Among other things, if the bill becomes law, employers may expect:
More stringent proof in discrimination cases: The amendments require employees who allege employment discrimination (or retaliation) under the Missouri Human Rights Act (MHRA) to prove unlawful discrimination or retaliation was “the motivating factor” in a complained-about adverse employment action. To qualify as “the motivating factor,” unlawful discrimination or retaliation must have “actually played a role” in and “had a determinative influence” on the adverse action. This change is a significant departure from the current requirement that plaintiffs need merely prove unlawful discrimination or retaliation “contributed” to an employer’s decision.

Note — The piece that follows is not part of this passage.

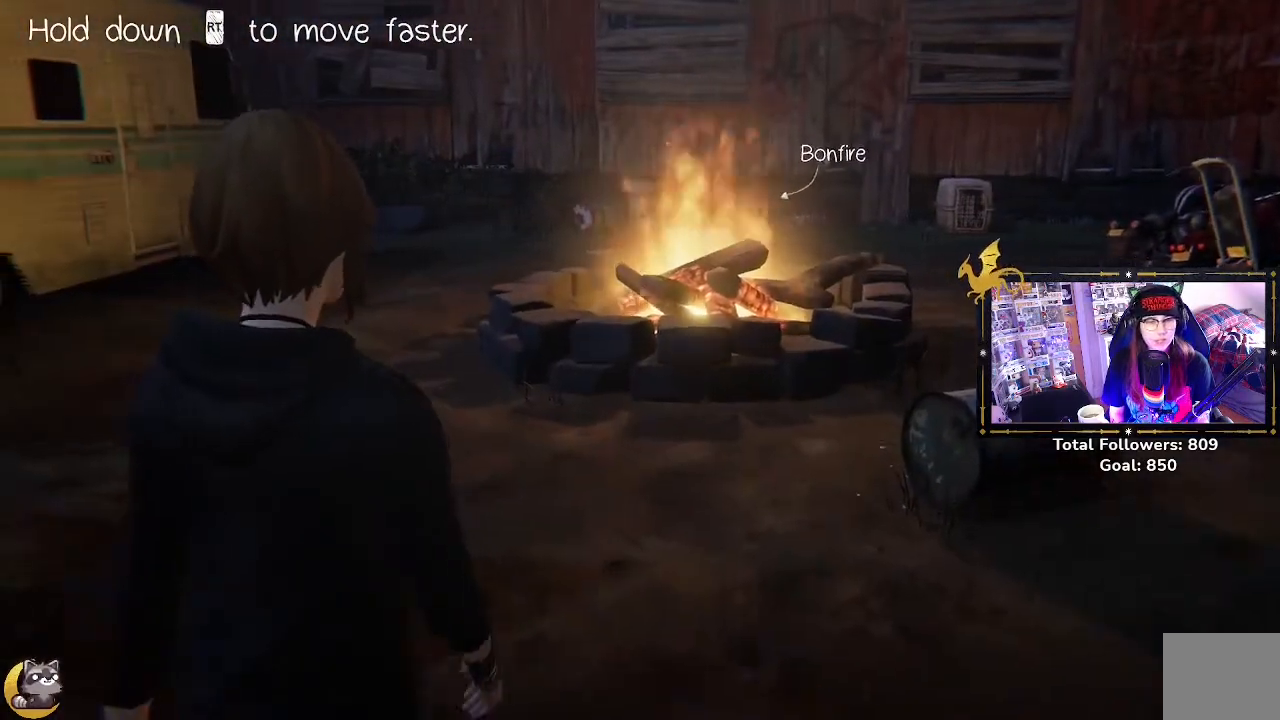
{"buttons": [], "left_stick": "down", "right_stick": "left", "events": [[400, "left_stick", "right"], [467, "left_stick", "down"]]}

No individual liability: Individual supervisors and other employees will no longer be personally at risk for liability in a discrimination or retaliation case under the new law.

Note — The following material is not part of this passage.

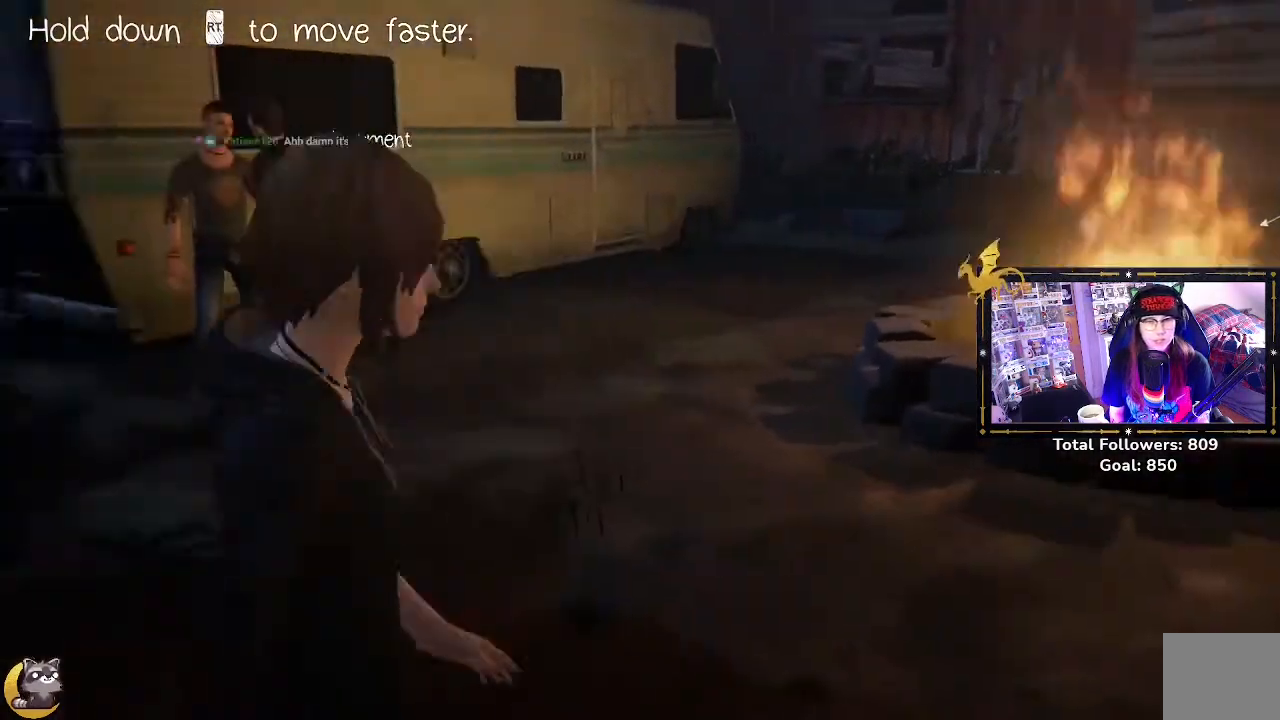
{"buttons": [], "left_stick": "left", "right_stick": "left", "events": [[200, "left_stick", "down-left"], [367, "left_stick", "left"]]}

A "Business Judgment Rule” jury instruction: Jurors sometimes want to substitute their judgment for an employer’s. The new law’s requirement that courts give jurors a “business judgment rule” instruction counters this tendency, mandating that jurors not return a verdict in favor of an employee simply because the jurors disagree with an employer’s judgment in making an employment decision or believe the employer’s decision was harsh or unreasonable.

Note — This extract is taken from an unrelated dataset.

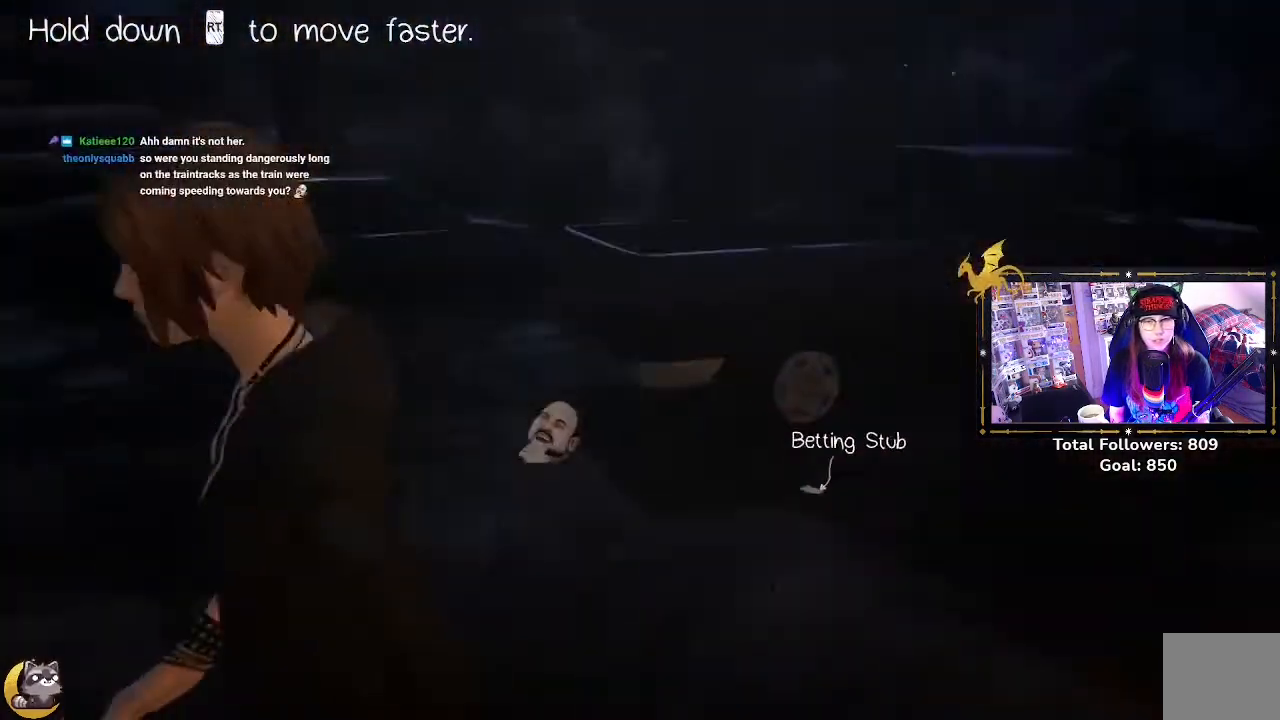
{"buttons": ["L2"], "left_stick": "up", "right_stick": "center", "events": [[233, "L2", "down"], [233, "left_stick", "up-left"], [400, "left_stick", "up"], [400, "right_stick", "center"]]}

Reduced damage awards: The MHRA currently allows juries to award a plaintiff uncapped emotional distress damages and up to “five times the net judgment” in punitive damages. While a jury might award a moderate amount in damages to a plaintiff-employee, Missouri courts interpreted “net judgment” to include the frequently higher amount courts awarded in attorneys’ fees. The new law continues to allow employees to recover back pay, plus interest on back pay, but limits the calculation for future pecuniary losses, emotional distress, and punitive damages to:
- $50,000 for employers with 6 to 100 employees;
- $100,000 for employers with 101 to 200 employees;
- $200,000 for employers with 201 to 500 employees; or
- $500,000 for employers with 501 or more employees.
Codified whistleblower protections for employees: Codifying, in part, existing common law exceptions to the employment-at-will doctrine, the amendments create a “Whistleblower’s Protection Act,” which makes it unlawful for employers to fire certain employees who, for example, report their employer’s unlawful acts or serious misconduct or refuse to carry out illegal employer directives. The Act allows successful plaintiffs to recover only limited actual damages, plus an additional liquidated damages award equal to actual damages provided the plaintiff proves an employer’s conduct was outrageous.
Finally, the bill specifically identifies the MHRA, Missouri Workers’ Compensation Law, and new Whistleblower’s Protection Act as the exclusive remedies for all claims of unlawful employment practices in Missouri, effectively stopping Missouri courts from creating new employment-related causes of action.